Saya lagi-lagi tercekat. Kami punya misi yang sama hanya beda wujud. Saya berencana membeli satu dus makanan ringan, entah biskuit atau wafer. Makanan ringan itu nantinya akan saya berikan kepada anak-anak jalanan, pengamen cilik, atau bocah-bocah pengemis. Ide ini terinspirasi dari sejumlah mahasiswa di Bogor yang memberikan susu UHT dengan tulisan motivatif (seperti “Rajin Pangkal Pandai”) di kemasannya. Tujuannya agar anak-anak ini tidak money oriented. Apa jadinya bangsa ini kalau bocah-bocah kecil sudah mata duitan? Daripada uang itu dibelikan rokok, narkoba, atau malah disetor ke koordinator mereka, bukankah lebih baik memberikan makanan atau minuman yang bermanfaat untuk kesehatan mereka?

Sayangnya, misi kami berdua belum terwujud. Tapi kami yakin, Tuhan pasti bantu.

Kami tahu bahwa kami harus menjadi terang untuk lingkungan sekitar. Tidak salah untuk aktif melayani Tuhan di tempat ibadah. Tapi seringkali kita lupa untuk juga memberikan terang itu kepada lingkungan sekitar yang belum mendengar Kabar Baik. Bukanlah lampu senter akan lebih berguna di tempat gelap dibandingkan di tempat terang? Bukankah sehari itu 24 jam? Maka, berikan dampak positif untuk sekitar sepanjang hari. Melayani Tuhan bukan berarti harus menjadi penginjil, worship leader, atau apalah! Menunjukkan kasih kepada sesama dalam tindakan nyata sehari-hari juga termasuk pelayanan. Kalau bagian kita bukan dalam penginjilan, maka kerjakan apa yang kita bisa sebaik mungkin untuk Tuhan. Itu pun pelayanan.

Dia bilang: Pekerjaan Tuhan itu tidak masuk akal ketika kita menggunakan akal. Saya bilang: Ya, memang pekerjaan Tuhan itu melebihi akal manusia.

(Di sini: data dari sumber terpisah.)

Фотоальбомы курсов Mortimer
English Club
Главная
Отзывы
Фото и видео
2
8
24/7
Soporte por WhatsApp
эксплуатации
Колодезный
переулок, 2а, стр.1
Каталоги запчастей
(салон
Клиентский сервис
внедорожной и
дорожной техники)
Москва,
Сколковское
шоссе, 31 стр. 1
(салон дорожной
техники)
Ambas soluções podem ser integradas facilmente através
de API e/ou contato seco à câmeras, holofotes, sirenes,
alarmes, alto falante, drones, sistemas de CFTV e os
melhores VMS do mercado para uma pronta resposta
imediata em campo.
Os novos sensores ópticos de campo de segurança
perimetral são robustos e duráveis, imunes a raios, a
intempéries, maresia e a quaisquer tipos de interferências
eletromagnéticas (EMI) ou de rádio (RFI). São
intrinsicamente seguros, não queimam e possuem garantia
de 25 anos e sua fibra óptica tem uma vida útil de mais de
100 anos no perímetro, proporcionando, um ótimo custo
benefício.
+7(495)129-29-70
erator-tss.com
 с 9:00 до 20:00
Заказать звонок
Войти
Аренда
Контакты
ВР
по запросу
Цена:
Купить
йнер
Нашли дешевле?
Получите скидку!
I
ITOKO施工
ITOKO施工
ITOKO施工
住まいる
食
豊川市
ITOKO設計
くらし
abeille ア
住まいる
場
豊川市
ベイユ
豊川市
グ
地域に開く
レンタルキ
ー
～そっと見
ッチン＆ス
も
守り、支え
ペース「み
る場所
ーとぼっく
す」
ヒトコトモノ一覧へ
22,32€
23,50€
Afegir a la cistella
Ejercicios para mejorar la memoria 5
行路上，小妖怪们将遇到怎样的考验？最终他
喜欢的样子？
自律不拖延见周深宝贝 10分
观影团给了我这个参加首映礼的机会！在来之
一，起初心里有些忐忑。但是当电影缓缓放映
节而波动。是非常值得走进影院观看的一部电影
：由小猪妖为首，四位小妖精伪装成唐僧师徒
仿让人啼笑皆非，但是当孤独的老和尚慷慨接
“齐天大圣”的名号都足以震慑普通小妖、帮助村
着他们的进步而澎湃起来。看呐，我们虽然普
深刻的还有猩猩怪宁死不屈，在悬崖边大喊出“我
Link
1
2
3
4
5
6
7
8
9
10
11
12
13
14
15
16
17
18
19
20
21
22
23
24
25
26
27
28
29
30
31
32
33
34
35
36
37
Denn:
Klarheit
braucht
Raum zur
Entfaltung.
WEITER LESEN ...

Kami saling menatap lekat seakan setuju dengan berbagai celoteh tentang Tuhan, makna hidup, doa, dan pelayanan. Percakapan pun berujung pada satu kesimpulan bahwa Allah yang kami sembah adalah Allah yang hebat. Allah yang mengerti. Allah yang dahsyat. Allah yang rock ‘n roll.

Dan kami berdua sangat bersyukur karena sejak semula telah ditetapkan sebagai pengikut Kristus. Kami diselamatkan. Kami tahu kebenaran dan kasih. Dan kami dipakai menjadi alat Tuhan sejak masa muda kami.

Dalam perjalanan pulang, saya teringat satu ayat dalam injil Matius 18: 20, bunyinya: Sebab di mana dua atau tiga orang berkumpul dalam Nama-Ku, di situ Aku ada di tengah-tengah mereka.

Dan saya yakin, Yesus ada di tengah kami berdua malam itu. Amin.